◆ TEXTE RETENU ◆
'''
En outre, une connaissance fine du phénomène permet d'identifier des leviers d'action utiles. Par exemple : prévenir et former les journalistes très exposés en amont de pics de désinformation avérés et prévisibles (comme sur les canicules). Les technologies – et en particulier l'IA, permettent aussi de lutter contre la désinformation en contribuant à l'élaboration d'une meilleure information. Développé par Ekimetrics, société spécialisée dans l'élaboration de solutions d'IA sur mesure, Spinoza est un outil destiné aux éditeurs et journalistes. Il leur permet d'accéder, sous une forme intelligible, à une grande quantité d'informations sur les sujets environnementaux -parfois très complexes – provenant exclusivement de sources fiables ( comme les rapports du GIEC, Groupe d'experts intergouvernemental sur l'évolution du climat, ou certains titres de presse... ). Autre projet qui va dans le même sens : FactCRICIS (Réponse Européenne de vérification des faits dans les crises climatiques), cofinancé par l’Union européenne. Universités, agences de presse, et Science Feedback, association engagée pour la crédibilité des informations liées à la science dans les médias et sur les réseaux sociaux, contribuent au projet.
'''
Lignes extraites d'un jeu de données
'''
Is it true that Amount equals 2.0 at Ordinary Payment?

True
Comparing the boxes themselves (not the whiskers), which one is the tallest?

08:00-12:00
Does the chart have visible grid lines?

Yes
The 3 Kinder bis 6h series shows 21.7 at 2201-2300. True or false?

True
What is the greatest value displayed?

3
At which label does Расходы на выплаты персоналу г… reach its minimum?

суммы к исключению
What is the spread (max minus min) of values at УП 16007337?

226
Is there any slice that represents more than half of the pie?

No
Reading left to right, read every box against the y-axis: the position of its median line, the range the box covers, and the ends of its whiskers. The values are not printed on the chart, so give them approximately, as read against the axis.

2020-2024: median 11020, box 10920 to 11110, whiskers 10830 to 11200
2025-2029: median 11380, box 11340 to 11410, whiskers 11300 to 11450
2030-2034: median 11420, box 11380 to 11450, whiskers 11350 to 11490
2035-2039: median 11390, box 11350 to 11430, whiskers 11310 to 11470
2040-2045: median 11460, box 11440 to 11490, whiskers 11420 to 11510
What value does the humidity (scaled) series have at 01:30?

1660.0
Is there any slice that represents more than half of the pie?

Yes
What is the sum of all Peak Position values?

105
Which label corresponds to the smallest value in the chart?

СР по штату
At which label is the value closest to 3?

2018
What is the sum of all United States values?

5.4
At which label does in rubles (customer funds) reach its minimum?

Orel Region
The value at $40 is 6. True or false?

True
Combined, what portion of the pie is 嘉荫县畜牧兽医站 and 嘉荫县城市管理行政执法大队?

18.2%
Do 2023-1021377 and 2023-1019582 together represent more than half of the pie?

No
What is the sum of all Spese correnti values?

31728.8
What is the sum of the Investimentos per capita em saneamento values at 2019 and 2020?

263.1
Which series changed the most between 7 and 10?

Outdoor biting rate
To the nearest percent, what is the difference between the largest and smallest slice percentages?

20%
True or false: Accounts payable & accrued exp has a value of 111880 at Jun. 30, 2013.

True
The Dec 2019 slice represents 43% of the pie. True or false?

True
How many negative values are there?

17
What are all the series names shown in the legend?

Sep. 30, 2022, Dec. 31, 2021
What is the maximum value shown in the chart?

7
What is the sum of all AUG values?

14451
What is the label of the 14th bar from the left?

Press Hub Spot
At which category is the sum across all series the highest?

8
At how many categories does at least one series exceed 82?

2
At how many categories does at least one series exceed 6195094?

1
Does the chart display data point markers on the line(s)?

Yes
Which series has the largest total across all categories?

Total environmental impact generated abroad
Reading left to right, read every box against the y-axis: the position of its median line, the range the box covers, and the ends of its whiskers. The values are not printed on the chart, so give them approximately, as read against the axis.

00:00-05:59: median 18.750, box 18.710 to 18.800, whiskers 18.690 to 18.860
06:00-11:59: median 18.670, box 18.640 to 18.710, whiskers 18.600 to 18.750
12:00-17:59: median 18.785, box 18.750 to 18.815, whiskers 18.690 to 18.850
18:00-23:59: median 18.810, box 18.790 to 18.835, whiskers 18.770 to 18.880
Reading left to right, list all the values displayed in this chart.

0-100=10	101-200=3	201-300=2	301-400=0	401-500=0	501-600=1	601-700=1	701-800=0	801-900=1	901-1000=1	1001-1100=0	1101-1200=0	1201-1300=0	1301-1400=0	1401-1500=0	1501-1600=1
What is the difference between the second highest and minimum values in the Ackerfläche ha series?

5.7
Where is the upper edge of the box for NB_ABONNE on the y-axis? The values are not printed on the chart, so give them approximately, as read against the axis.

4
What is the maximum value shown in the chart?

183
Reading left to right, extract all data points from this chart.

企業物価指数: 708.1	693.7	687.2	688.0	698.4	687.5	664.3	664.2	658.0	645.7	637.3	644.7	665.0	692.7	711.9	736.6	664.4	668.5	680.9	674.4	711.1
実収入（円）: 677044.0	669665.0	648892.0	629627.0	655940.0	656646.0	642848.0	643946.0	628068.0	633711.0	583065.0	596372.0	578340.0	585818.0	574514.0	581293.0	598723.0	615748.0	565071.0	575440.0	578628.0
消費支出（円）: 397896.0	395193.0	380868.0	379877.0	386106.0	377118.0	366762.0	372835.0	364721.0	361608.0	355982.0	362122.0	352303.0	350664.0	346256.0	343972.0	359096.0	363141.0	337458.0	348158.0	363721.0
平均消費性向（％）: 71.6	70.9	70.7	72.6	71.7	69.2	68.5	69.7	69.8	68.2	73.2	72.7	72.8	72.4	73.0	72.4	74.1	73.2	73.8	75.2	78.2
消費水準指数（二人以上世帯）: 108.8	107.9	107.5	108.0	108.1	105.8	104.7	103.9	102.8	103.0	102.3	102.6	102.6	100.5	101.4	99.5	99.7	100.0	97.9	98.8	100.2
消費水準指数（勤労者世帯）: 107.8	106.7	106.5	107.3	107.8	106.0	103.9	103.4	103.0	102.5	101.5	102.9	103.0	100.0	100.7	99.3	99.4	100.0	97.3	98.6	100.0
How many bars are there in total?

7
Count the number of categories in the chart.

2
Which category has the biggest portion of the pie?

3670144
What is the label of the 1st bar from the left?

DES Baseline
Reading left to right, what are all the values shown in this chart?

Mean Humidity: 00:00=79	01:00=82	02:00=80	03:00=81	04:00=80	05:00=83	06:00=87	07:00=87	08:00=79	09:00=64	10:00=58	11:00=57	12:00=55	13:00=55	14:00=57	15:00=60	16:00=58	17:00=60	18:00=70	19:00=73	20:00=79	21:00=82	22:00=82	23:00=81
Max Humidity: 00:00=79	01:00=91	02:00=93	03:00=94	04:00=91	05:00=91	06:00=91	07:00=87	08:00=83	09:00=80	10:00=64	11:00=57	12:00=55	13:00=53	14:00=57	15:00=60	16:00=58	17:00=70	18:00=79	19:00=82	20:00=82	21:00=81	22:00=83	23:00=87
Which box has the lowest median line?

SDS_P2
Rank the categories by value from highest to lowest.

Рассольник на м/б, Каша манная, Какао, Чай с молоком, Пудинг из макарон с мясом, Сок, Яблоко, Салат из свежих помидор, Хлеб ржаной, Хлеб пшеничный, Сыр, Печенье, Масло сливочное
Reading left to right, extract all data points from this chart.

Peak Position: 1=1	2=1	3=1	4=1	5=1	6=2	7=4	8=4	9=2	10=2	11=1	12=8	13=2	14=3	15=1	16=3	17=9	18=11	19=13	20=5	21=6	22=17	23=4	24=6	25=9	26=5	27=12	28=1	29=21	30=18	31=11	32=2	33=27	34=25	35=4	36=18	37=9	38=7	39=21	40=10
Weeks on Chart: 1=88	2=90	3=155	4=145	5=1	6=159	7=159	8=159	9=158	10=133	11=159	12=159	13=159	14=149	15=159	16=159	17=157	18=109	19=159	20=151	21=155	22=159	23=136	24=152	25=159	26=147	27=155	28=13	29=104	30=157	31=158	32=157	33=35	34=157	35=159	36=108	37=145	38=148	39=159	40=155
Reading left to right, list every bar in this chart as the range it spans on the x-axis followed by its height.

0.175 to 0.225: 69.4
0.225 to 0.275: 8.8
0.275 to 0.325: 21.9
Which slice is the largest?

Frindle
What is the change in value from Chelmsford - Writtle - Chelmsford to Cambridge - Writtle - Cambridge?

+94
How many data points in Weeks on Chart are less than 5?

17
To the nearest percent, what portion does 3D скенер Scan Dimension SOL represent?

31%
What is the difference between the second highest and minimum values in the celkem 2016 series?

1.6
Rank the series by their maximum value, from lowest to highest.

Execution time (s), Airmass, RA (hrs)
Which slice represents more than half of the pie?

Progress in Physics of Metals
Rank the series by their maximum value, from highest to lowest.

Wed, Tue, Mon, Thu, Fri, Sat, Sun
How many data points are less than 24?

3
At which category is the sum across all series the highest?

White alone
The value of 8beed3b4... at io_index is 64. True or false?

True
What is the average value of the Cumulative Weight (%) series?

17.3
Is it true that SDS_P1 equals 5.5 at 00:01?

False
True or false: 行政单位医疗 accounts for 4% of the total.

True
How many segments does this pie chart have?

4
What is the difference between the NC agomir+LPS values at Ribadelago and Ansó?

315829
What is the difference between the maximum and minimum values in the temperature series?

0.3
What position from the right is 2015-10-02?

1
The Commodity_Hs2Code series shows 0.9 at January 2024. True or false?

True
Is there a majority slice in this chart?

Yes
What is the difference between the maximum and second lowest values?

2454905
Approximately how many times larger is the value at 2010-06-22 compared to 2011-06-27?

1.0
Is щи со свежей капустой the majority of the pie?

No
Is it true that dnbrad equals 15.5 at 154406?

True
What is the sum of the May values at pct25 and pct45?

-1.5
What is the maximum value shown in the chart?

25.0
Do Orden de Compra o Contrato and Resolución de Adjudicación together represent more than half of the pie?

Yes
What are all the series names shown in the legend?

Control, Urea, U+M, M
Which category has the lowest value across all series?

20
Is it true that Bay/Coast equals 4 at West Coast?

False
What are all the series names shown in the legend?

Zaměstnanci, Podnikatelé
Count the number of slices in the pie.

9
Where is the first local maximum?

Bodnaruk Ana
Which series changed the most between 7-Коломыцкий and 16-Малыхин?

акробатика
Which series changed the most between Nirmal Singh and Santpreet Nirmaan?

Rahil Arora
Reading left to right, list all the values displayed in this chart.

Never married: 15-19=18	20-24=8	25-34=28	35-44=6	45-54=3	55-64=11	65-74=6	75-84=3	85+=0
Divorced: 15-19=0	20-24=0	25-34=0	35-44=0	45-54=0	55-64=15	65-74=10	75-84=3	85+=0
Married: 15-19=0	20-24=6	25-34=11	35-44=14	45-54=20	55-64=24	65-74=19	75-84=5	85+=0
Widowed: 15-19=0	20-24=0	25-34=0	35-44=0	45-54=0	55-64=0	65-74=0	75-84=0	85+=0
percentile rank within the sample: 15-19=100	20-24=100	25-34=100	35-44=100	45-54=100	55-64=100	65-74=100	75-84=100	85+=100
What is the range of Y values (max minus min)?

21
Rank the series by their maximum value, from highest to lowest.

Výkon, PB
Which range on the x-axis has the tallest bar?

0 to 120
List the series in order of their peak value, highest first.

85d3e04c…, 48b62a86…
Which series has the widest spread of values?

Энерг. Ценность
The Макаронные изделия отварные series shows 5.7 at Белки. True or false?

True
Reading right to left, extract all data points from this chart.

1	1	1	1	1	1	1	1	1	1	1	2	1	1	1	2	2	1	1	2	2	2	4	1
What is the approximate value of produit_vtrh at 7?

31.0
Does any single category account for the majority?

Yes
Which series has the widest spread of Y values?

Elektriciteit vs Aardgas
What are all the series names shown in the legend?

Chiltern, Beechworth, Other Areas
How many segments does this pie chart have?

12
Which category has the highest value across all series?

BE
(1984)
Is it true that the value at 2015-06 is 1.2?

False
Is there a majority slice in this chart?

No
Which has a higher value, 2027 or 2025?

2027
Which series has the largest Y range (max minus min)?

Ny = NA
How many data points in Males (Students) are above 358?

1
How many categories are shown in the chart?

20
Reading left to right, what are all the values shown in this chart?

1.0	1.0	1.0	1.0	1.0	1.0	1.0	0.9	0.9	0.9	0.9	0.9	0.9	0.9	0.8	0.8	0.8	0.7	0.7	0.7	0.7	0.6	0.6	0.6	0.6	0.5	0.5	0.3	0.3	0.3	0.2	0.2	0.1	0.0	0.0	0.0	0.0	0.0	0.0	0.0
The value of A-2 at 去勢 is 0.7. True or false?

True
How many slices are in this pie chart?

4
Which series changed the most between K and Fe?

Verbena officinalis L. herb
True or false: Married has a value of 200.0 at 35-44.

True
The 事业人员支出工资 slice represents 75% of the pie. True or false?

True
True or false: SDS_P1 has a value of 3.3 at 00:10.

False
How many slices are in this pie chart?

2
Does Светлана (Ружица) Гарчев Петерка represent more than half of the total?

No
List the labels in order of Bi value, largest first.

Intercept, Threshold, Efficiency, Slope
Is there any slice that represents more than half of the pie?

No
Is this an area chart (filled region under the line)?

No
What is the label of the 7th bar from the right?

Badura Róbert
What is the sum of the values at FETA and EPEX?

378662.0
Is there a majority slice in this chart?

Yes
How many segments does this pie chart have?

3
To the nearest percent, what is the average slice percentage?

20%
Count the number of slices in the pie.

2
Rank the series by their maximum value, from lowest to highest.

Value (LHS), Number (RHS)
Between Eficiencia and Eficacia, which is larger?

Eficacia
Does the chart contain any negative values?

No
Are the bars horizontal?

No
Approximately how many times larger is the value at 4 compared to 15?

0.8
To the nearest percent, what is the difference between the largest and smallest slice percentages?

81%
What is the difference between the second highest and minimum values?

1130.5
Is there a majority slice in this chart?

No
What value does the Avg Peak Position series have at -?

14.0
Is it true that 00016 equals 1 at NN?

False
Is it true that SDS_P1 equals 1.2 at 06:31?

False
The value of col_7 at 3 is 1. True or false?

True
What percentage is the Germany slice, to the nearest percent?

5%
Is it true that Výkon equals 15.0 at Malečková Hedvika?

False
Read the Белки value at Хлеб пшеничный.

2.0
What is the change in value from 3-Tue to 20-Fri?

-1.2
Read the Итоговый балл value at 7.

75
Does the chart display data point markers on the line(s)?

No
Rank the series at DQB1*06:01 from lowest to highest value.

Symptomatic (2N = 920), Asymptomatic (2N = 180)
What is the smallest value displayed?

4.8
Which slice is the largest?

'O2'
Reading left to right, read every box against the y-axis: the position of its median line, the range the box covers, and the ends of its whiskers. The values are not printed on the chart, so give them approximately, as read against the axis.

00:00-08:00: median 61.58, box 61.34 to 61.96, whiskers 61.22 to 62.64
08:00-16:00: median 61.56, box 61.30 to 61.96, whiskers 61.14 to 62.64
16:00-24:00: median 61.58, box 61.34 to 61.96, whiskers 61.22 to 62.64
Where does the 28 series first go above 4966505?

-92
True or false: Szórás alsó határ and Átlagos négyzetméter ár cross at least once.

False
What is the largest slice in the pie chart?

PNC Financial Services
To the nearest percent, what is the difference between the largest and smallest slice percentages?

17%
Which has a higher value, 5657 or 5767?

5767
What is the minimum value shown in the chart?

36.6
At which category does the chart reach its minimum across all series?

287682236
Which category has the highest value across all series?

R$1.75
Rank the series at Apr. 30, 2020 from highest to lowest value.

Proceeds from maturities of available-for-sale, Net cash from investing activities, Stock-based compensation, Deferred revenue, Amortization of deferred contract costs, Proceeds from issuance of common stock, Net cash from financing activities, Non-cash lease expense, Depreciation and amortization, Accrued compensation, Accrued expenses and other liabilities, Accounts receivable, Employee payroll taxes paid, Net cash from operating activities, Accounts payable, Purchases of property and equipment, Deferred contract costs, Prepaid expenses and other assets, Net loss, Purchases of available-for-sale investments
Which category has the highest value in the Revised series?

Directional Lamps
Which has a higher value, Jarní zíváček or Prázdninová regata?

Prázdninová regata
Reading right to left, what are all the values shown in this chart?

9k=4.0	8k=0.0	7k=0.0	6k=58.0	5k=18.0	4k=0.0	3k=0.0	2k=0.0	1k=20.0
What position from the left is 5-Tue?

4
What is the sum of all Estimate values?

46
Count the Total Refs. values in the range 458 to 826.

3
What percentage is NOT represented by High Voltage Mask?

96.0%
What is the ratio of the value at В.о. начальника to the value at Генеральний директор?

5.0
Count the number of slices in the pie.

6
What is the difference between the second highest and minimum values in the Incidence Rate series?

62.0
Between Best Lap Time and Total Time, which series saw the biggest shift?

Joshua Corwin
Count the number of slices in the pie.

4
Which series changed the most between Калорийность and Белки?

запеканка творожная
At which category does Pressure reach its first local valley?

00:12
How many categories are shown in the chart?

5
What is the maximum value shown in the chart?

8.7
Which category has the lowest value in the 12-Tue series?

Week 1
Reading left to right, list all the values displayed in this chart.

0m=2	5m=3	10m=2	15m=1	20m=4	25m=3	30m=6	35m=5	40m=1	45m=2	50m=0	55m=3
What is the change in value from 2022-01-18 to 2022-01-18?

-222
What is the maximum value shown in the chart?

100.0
'''
◆ VOTRE OBJECTIF ◆
Transcrivez intégralement le texte sur la lutte contre la désinformation environnementale, sans y changer quoi que ce soit. Il faut s'appuyer uniquement sur le texte.

◆ SOLUTION DE L'EXERCICE ◆
En outre, une connaissance fine du phénomène permet d'identifier des leviers d'action utiles. Par exemple : prévenir et former les journalistes très exposés en amont de pics de désinformation avérés et prévisibles (comme sur les canicules). Les technologies – et en particulier l'IA, permettent aussi de lutter contre la désinformation en contribuant à l'élaboration d'une meilleure information. Développé par Ekimetrics, société spécialisée dans l'élaboration de solutions d'IA sur mesure, Spinoza est un outil destiné aux éditeurs et journalistes. Il leur permet d'accéder, sous une forme intelligible, à une grande quantité d'informations sur les sujets environnementaux -parfois très complexes – provenant exclusivement de sources fiables ( comme les rapports du GIEC, Groupe d'experts intergouvernemental sur l'évolution du climat, ou certains titres de presse... ). Autre projet qui va dans le même sens : FactCRICIS (Réponse Européenne de vérification des faits dans les crises climatiques), cofinancé par l’Union européenne. Universités, agences de presse, et Science Feedback, association engagée pour la crédibilité des informations liées à la science dans les médias et sur les réseaux sociaux, contribuent au projet.